Bottom Line: Now playing at Theater Insomnia…
Directed by: Emilio Estevez
Tom Avery: Martin Sheen
Also Starring: Deborah Kara Unger, Emilio Estevez, James Nesbitt, Yorick van Wageningen
“If it’s bad, I’ll hate it. If it’s good, then I’ll be envious and hate it even more. You don’t want the opinion of another writer.” –Corey Stoll (Ernest Hemingway) in Midnight in Paris
Between the late 1980s through the early 21st century, the film industry saw an arising movement known as the “indie” genre. The term is used to describe the popularization of films made by amateurs, marked by the independent breakthroughs of filmmakers such as Quentin Tarantino (Reservoir Dogs), Spike Lee (Do the Right Thing), and Christopher Nolan (Following). Apart from its wholesomeness, The Way is sparsely an anomaly to this movement. Names such as Martin Sheen and his son Emilio Estevez are far from difficult to recognize, but when Emilio is director, producer, writer, AND actor, it becomes an amateurish leap of faith. Films like this are the stuff for which I fall head over heels. Usually. I love it when a revered actor or actress takes an underdog stab behind the camera. Usually. And I wanted to enjoy The Way. I’ll be no less than honest in saying that I did at some level, but if I wake up tomorrow morning and I’ve already forgotten about it, I wouldn’t be all that surprised.
The Way takes a brave “hike” through its quiet, somber mood. Reticence is a risky task, indeed. When done correctly, you get a work of art (Lost in Translation). When done incorrectly, you get a ten-dollar sleeping pill (Monsieur Lazhar). Starting up, the film seems as if it could very well be a spectacle to behold. The premise isn’t something we usually get. Is it? An aging man (Martin Sheen) is partaking in a 500-mile pilgrimage through Europe, but when his son dies, it becomes a journey to move on. I’ll give the drama points for standing atypical and, for the first twenty minutes, moving. But the rest of the film relies on that fraying thread to carry the entire burden. I’m not sure I’d care for a repeating display of a man trekking several countries, depressed and lonely, as his bystanders stare at him like a bored foreigner. Maybe if I were an insomniac.
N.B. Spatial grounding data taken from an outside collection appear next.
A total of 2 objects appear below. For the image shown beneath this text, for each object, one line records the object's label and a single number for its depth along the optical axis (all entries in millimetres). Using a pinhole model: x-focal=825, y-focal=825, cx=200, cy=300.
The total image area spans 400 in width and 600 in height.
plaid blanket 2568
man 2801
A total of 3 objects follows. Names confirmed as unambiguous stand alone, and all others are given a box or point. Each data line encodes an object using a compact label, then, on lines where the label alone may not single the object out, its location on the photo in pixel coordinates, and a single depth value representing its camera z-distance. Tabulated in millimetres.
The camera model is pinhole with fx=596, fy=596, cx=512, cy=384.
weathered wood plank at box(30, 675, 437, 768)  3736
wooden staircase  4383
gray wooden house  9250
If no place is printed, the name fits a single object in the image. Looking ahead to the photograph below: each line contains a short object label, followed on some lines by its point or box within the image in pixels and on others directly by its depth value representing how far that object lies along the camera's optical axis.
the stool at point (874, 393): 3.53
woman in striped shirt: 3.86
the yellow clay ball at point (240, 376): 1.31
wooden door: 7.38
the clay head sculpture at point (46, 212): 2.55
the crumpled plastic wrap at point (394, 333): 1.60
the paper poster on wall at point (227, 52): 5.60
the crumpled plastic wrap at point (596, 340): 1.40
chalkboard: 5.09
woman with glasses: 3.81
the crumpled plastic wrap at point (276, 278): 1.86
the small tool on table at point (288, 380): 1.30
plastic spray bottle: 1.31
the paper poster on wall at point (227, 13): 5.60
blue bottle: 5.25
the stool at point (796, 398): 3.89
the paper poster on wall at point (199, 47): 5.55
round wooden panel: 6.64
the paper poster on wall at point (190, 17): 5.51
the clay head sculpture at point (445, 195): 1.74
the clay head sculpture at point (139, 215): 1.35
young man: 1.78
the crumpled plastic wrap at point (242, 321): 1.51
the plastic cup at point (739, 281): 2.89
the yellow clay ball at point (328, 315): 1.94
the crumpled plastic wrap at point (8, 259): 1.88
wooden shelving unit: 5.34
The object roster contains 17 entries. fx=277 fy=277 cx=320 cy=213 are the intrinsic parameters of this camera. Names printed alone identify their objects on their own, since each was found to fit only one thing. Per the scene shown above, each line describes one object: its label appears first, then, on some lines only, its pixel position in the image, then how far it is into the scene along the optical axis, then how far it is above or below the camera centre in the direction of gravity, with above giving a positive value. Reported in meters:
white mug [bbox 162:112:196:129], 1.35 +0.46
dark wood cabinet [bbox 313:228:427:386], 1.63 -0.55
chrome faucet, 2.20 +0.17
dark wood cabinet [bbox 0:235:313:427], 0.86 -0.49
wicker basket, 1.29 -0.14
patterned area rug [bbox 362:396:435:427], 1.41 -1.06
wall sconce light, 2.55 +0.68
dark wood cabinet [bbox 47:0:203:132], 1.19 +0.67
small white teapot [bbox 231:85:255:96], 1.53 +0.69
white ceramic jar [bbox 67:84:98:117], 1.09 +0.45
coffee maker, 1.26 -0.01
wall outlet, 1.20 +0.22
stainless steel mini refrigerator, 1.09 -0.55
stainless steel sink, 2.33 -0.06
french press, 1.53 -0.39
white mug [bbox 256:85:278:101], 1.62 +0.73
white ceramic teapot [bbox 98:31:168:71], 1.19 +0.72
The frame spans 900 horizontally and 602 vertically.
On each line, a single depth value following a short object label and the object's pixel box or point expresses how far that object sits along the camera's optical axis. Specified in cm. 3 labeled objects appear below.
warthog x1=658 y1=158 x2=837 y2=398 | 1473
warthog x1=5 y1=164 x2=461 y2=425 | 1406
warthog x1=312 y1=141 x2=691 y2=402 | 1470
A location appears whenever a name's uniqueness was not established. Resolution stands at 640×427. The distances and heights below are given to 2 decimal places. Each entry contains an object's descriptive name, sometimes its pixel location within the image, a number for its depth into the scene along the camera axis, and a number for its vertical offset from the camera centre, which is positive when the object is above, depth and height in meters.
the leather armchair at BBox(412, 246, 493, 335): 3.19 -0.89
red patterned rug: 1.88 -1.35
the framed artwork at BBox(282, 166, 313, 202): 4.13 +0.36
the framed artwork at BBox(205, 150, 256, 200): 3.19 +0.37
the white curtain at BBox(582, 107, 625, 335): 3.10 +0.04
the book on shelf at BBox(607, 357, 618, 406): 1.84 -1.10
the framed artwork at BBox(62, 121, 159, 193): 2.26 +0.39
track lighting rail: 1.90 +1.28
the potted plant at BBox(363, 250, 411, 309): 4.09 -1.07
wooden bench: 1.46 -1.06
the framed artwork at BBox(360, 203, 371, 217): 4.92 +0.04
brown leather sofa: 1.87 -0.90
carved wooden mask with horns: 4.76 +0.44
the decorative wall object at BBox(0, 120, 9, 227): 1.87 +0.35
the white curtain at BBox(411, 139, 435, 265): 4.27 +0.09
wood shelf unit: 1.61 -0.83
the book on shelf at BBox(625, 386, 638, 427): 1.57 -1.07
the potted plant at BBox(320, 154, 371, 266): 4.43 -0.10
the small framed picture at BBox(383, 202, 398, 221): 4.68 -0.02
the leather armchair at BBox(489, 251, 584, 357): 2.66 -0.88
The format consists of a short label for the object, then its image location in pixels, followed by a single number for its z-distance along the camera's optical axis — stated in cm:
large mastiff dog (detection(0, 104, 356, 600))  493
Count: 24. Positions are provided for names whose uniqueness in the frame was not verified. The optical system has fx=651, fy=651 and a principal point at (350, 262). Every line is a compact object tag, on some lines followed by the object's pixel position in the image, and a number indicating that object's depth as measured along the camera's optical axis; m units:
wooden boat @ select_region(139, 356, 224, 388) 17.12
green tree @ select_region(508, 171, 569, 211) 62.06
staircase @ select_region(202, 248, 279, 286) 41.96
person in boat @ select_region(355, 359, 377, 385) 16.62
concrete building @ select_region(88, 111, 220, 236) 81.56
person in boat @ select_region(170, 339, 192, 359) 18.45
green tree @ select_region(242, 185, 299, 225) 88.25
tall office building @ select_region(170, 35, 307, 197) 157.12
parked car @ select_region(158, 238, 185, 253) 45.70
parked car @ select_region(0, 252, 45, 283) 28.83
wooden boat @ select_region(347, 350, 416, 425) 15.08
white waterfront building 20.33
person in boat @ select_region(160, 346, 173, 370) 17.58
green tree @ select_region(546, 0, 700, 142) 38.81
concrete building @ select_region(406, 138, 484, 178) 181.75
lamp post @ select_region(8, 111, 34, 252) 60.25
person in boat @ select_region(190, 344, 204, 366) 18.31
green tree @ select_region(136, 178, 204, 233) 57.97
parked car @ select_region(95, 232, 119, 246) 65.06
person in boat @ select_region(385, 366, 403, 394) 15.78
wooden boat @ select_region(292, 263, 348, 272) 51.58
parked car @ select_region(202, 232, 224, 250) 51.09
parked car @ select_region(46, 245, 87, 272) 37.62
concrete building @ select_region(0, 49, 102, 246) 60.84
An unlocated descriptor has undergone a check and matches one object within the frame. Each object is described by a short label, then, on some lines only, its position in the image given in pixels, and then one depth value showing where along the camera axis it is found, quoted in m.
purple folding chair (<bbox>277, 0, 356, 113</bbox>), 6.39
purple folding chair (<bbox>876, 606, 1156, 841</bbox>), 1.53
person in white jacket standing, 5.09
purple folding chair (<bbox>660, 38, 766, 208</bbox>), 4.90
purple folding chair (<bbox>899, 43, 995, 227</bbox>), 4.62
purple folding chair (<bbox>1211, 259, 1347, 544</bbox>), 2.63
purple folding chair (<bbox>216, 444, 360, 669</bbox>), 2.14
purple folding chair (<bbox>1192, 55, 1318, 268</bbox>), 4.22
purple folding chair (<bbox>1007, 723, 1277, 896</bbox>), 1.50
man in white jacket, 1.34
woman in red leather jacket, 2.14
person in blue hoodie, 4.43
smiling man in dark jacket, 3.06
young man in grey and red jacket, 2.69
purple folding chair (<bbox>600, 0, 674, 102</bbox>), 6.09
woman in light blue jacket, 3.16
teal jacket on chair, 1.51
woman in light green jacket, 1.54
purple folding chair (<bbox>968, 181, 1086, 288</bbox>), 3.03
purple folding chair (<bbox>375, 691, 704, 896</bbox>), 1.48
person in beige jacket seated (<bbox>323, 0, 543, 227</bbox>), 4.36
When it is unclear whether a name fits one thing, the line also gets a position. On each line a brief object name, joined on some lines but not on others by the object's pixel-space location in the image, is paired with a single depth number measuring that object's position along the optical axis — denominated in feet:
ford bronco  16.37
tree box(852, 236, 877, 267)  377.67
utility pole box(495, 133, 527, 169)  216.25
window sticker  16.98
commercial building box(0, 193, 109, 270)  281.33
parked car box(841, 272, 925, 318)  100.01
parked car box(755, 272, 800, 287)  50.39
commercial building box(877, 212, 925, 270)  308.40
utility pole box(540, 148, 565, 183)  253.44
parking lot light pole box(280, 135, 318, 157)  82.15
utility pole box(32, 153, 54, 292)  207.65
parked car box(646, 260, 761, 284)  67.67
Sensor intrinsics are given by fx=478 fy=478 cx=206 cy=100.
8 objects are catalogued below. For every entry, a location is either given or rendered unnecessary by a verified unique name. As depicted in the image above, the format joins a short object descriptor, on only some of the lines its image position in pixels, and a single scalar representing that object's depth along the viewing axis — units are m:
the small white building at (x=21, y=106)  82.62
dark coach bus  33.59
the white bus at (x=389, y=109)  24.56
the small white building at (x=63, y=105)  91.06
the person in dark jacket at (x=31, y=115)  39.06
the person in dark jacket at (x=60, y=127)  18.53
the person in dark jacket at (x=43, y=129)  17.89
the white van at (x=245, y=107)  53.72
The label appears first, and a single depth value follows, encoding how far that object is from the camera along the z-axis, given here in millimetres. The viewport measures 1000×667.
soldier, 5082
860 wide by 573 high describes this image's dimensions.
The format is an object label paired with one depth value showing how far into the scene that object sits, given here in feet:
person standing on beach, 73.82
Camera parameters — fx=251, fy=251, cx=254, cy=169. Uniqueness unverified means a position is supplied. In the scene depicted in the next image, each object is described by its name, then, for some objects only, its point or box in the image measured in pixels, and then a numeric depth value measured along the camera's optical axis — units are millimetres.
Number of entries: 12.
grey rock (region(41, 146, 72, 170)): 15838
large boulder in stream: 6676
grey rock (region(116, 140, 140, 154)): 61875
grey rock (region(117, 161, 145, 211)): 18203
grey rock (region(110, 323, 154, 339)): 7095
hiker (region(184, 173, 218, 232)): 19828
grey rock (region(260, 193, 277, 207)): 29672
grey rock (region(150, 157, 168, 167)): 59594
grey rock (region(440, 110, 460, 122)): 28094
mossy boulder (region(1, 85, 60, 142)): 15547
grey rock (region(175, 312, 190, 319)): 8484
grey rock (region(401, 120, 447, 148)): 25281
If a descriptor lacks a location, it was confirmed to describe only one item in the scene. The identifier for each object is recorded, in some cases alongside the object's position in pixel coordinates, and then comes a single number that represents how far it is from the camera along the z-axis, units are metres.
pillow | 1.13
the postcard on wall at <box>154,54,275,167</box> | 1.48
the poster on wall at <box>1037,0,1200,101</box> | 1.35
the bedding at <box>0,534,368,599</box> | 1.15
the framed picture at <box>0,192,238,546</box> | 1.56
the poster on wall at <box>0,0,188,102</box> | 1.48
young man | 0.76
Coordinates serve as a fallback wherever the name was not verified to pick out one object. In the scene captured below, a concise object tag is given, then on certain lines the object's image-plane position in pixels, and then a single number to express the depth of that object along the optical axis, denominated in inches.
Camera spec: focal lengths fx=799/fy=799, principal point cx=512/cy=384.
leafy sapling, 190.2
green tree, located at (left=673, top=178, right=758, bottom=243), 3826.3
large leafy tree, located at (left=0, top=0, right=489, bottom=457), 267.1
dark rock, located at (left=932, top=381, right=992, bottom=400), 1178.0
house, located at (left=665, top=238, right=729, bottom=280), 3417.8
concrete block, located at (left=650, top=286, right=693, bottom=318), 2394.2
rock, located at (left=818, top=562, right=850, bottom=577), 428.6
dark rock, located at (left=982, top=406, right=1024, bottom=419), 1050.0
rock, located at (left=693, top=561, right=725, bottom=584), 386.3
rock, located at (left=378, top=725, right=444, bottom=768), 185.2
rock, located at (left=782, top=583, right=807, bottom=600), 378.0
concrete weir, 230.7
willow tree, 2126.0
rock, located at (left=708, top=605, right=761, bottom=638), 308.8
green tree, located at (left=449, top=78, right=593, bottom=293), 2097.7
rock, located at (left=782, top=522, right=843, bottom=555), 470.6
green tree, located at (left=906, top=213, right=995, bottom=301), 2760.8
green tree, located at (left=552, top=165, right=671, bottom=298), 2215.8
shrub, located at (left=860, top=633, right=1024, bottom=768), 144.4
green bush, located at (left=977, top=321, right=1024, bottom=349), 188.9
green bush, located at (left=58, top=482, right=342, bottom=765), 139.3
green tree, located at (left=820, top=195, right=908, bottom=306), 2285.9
There are a few bright spots in this drama. Our central character’s depression is handled in an amusingly quirky light, allowing room for the occasional spurt of humor. The film also ends with a message, if you can stay fully awake by the time it’s redeemed in the end. The cinematography is well captured as well–gloomy when our hero feels such, bright while he hikes. Kudos to the crew in charge of “dollying” the camera backward for half the film. I’d assume that’d be just as exhausting as a cross-country hike. For lack of a better word, The Way is uneventful. If The North Face devised plans for a two-hour advertisement, this would be the semi-engaging result.